Lodi to Pay $2.6 Million to Family of Indian American Veteran Murdered by White Cops: Witnesses Say He Was Unarmed, Standing Still & Said 'Don't Shoot'
From [HERE] and [HERE] The city of Lodi has agreed to pay $2.65 million to the family of a mentally ill Indian American Gulf War veteran who police shot and killed in 2014.
The agreement settles a federal civil rights lawsuit the family filed after officers fatally shot Parminder Singh Shergill as he walked through his neighborhood. Police said Shergill charged at them with a knife, but witnesses disputed that account.
Sacramento civil rights attorney Mark Merin, who represented the family in the lawsuit, said the settlement allows Lodi to avoid a jury trial that might have resulted in an even bigger award to Shergill's family.
"In the past, jurors have tended to give officers the benefit of the doubt in these cases," Merin said. "But that edge is evaporating."
Lodi agreed to settle with Shergill's family after U.S. District Court Judge Troy Nunley denied the city's efforts to dismiss the case.
Notwithstanding the lies told by white cops, the city of Lodi issued a press release Tuesday that said the officers "acted professionally and consistent with their training" when they responded to Shergill's family's 911 call on the January day that he died. Nevertheless, "settling this case is in the best interest of Lodi and its residents," City Attorney Janice D. Magdich said in a statement.

**Dataset content**:
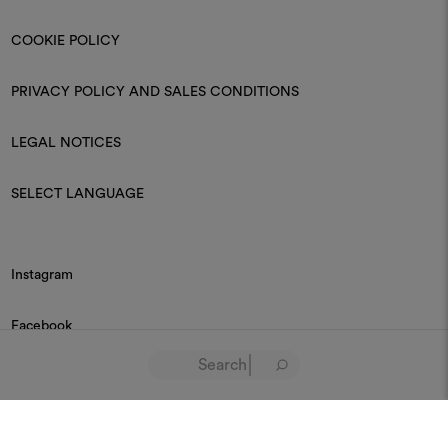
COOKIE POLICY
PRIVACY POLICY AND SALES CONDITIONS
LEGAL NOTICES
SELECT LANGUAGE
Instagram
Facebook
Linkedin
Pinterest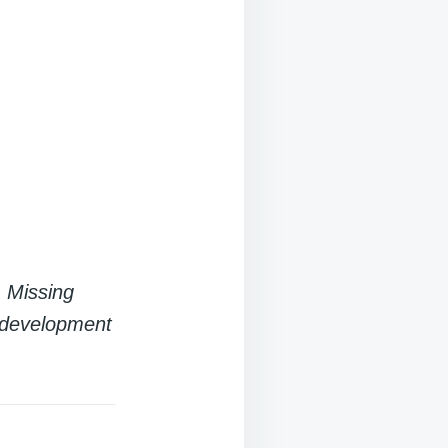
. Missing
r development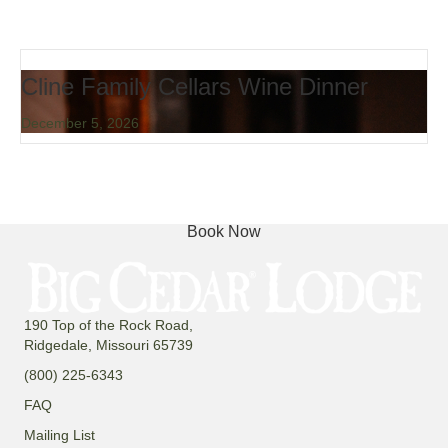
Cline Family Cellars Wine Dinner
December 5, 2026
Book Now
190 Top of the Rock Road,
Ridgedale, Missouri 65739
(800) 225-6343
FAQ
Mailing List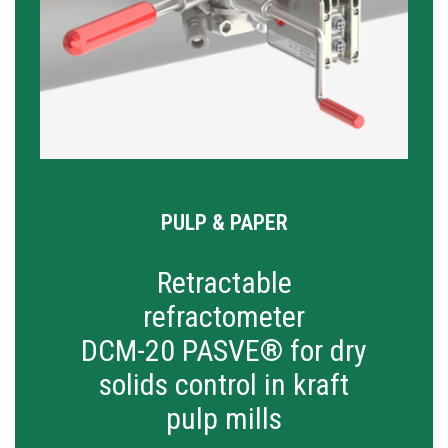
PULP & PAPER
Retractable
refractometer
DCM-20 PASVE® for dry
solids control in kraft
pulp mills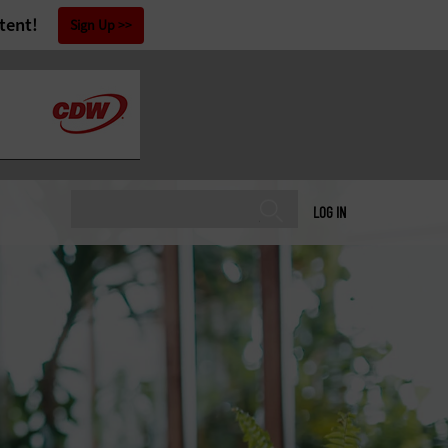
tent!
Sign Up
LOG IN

--

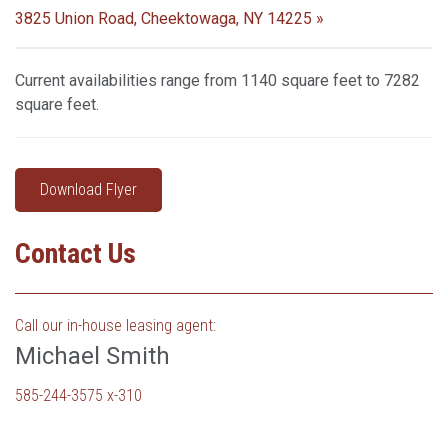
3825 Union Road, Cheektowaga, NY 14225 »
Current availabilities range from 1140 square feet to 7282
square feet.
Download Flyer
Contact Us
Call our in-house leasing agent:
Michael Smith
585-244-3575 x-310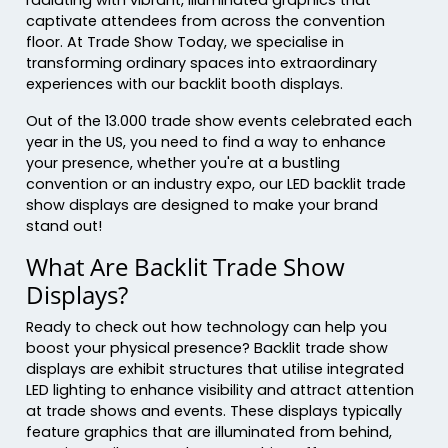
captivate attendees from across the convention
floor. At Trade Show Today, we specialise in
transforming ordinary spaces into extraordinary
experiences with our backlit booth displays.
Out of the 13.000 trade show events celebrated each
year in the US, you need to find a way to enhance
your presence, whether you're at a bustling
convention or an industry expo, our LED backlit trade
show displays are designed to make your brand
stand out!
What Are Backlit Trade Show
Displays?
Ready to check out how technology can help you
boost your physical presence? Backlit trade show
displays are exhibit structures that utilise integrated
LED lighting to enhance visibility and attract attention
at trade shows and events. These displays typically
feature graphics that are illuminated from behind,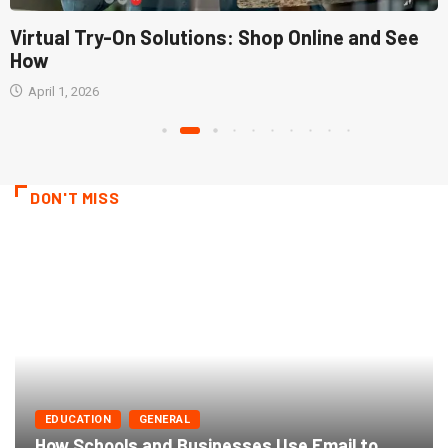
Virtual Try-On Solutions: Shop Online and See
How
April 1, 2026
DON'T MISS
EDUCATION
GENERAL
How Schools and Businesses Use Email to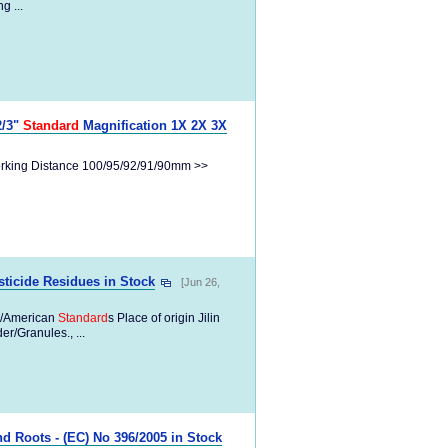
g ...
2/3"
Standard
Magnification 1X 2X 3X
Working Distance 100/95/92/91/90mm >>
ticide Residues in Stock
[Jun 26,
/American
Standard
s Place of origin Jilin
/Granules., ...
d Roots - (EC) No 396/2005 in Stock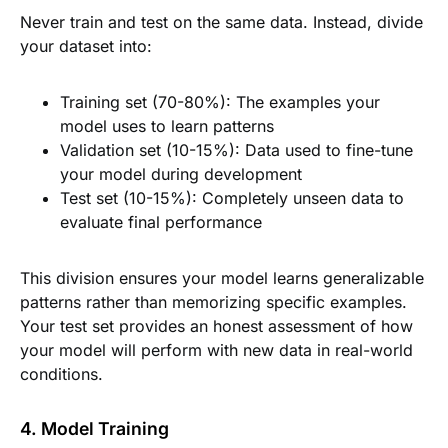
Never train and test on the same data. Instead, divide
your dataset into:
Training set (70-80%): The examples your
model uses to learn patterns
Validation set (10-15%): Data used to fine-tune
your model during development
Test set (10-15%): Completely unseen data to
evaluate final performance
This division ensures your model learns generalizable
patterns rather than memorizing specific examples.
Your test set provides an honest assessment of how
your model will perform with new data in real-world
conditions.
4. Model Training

==

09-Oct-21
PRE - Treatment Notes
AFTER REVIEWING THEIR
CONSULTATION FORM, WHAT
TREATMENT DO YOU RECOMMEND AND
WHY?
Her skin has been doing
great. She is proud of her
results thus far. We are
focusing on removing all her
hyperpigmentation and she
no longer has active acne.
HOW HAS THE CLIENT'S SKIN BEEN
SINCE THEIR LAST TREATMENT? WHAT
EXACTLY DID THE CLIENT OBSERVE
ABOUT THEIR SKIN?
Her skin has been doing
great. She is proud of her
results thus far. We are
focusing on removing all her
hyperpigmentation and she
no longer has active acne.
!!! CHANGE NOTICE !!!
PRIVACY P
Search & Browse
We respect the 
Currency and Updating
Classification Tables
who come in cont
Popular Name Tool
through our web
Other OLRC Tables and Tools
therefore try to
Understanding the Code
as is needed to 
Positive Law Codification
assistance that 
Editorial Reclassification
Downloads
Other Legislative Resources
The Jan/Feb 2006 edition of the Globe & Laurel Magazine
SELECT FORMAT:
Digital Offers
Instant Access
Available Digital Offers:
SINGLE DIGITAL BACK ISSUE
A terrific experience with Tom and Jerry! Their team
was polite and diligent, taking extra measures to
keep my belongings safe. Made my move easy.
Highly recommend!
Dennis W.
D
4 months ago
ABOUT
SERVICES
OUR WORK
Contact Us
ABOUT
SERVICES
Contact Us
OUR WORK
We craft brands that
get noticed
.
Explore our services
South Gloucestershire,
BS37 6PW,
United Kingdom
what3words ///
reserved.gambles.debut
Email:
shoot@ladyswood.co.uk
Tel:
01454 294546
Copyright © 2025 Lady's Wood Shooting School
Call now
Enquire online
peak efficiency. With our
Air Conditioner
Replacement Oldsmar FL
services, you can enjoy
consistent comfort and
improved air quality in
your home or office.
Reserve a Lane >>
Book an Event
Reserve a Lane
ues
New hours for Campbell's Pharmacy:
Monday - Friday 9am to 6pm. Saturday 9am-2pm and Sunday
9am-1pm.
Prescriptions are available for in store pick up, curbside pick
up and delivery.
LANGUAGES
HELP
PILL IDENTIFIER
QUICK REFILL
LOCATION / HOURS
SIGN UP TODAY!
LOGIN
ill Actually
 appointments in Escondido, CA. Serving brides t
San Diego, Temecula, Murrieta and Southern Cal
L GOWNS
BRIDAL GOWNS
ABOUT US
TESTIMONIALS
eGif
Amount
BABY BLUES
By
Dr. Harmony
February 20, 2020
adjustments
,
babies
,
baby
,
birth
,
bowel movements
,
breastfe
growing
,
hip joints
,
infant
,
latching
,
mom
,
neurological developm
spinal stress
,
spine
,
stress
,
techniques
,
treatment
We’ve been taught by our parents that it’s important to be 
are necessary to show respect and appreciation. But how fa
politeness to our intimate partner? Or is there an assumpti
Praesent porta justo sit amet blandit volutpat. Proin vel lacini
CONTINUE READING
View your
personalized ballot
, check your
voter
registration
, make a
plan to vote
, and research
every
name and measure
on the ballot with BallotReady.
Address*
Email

**To do**:
1. Restate word for word the part of the article on the Lodi settlement, starting at "Sacramento civil rights" and ending at "dismiss the case.".
2. For each of statements (a), (b) and (c), answer yes or no to whether it agrees with the article on the Lodi settlement, and quote the words from the article that decide it. (a) Lodi agreed to pay $2.65 million to Shergill's family. (b) Judge Troy Nunley dismissed the family's case. (c) Mark Merin represented the city of Lodi in the lawsuit.

**Answers**:
1.
Sacramento civil rights attorney Mark Merin, who represented the family in the lawsuit, said the settlement allows Lodi to avoid a jury trial that might have resulted in an even bigger award to Shergill's family.
"In the past, jurors have tended to give officers the benefit of the doubt in these cases," Merin said. "But that edge is evaporating."
Lodi agreed to settle with Shergill's family after U.S. District Court Judge Troy Nunley denied the city's efforts to dismiss the case.

2.
(a) Yes: "The city of Lodi has agreed to pay $2.65 million to the family of a mentally ill Indian American Gulf War veteran"
(b) No: "U.S. District Court Judge Troy Nunley denied the city's efforts to dismiss the case"
(c) No: "Sacramento civil rights attorney Mark Merin, who represented the family in the lawsuit"